As for fans being in attendance, the AP article features several quotes from Lew Sherr, the USTA's chief revenue officer, on that topic.
[He] told the AP it is "less and less likely" spectators would be at the US Open this year. 
That, Sherr said, means "forgoing ticketing revenue, forgoing hospitality revenue, forgoing a portion of your sponsorship revenue." But TV and digital-rights fees, plus remaining sponsorship dollars, are "significant enough that it's still worth it to go forward with a no-fans-on-site US Open," he said.
As of now, according to Allaster, the USTA will make its decision regarding the US Open in mid- to late-June.


birdword said...

Tiafoe and Broomfield's twitter statement is crucial. In contrast, the proud Trump supporter, John Isner could not be moved to say anything on Twitter in support of George Floyd, only to criticize protesters he calls "anarchists".

Rebuttal said...

Look at his tweets again. He called people defacing and burning an historic church in DC anarchists. Which they are.

Jon King said...

Isner said "arrest them all". Not just looters, but anyone he said who is even breaking a window. He really needs to stop commenting on the issue. Isner has gone crazy multiple times in his career, busting racquets and yelling. So he can guarantee if he had been subjected to police brutality his entire life that he could not react by vandalism? Give me a break. He has zero clue how he would react if he had been born poor, seen his grandparents and parents abused by police, and felt he had little future.

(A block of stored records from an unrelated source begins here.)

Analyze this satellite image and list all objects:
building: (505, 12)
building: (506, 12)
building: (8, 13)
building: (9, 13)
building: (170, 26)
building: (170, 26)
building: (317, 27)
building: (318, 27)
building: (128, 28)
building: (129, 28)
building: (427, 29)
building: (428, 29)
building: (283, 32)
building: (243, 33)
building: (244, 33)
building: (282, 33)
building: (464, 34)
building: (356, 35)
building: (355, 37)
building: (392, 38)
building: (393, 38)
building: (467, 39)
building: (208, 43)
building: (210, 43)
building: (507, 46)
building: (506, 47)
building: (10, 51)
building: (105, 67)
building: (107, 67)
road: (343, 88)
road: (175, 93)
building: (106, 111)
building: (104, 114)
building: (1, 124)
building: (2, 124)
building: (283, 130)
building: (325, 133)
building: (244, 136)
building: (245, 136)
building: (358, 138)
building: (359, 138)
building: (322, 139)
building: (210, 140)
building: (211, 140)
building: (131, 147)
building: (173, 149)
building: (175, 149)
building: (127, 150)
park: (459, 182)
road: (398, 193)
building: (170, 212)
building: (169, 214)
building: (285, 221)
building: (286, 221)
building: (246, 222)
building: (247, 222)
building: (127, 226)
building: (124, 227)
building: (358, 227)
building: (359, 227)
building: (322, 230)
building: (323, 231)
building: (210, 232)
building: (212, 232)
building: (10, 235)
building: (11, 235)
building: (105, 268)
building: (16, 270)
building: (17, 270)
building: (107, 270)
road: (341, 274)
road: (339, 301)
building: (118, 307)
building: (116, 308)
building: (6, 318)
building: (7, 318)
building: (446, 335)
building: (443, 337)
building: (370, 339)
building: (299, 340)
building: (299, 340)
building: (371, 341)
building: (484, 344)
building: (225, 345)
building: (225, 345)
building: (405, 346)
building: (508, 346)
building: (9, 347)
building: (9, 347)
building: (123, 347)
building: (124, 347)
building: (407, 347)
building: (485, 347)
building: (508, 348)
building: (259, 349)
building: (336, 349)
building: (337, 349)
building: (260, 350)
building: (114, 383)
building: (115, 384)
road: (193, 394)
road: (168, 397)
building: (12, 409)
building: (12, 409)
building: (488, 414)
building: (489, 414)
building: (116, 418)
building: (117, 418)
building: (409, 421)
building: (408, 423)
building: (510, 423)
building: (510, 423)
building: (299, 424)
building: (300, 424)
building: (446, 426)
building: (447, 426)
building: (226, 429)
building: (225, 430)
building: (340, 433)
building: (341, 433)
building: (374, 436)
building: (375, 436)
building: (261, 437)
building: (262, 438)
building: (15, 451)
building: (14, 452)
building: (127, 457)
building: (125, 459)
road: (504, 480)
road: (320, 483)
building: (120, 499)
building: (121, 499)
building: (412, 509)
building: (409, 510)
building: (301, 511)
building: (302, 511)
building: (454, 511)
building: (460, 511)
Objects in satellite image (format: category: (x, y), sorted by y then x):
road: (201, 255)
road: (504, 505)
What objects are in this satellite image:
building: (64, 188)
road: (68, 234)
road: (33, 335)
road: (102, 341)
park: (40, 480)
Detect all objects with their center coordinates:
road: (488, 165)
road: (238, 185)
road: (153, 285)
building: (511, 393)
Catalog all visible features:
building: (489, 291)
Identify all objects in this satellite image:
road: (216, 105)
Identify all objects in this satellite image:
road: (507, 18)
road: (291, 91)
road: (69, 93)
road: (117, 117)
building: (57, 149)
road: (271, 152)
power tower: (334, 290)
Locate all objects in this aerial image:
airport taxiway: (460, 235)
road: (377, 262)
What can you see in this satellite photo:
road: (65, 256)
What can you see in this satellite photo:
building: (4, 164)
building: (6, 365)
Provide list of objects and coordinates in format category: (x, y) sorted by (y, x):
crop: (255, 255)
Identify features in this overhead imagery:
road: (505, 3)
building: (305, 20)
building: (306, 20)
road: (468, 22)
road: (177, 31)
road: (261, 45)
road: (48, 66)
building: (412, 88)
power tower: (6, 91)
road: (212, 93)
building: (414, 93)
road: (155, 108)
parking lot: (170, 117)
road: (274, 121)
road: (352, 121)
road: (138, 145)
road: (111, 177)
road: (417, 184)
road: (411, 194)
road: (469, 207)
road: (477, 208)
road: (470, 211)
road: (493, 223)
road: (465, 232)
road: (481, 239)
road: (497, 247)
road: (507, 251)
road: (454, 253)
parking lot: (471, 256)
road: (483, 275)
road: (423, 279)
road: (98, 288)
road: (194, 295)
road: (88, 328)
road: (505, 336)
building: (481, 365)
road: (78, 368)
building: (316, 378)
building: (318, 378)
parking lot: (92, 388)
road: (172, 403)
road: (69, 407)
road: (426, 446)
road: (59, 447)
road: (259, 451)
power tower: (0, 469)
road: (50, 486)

So his anger and breaking things would only come out when something in tennis goes against him> Give me a break.

birdword said...

My point was that Isner is not moved to ever tweet about social justice, only people he labels as: "(Arrest) these anarchist losers." The vast majority were not anarchists or losers, but Isner can only view this specific protest through his privileged lens. Let's see how he reacts to Mariann Budde, the Episcopal Bishop of Washington, D.C., who told the Washington Post on Monday she was "not given even a courtesy call, that they would be clearing [the area] with tear gas so they could use one of our churches as a prop."

Budde tweeted later that the president "used a Bible and a church of my diocese as a backdrop for a message antithetical to the teachings of Jesus and everything that our church stands for. To do so, he sanctioned the use of tear gas by police officers in riot gear to clear the church yard," she continued. "The President did not come to pray; he did not lament the death of George Floyd or acknowledge the collective agony of people of color in our nation. He did not attempt to heal or bring calm to our troubled land."

My bet is that Isner will say nothing about Pastor Budde's comments, nor the peaceful protesters, nor Trump's cynical and divisive attempt to cast blame on those moved to express their deepest felt sadness over a society where white suprematists are defended as "very fine people."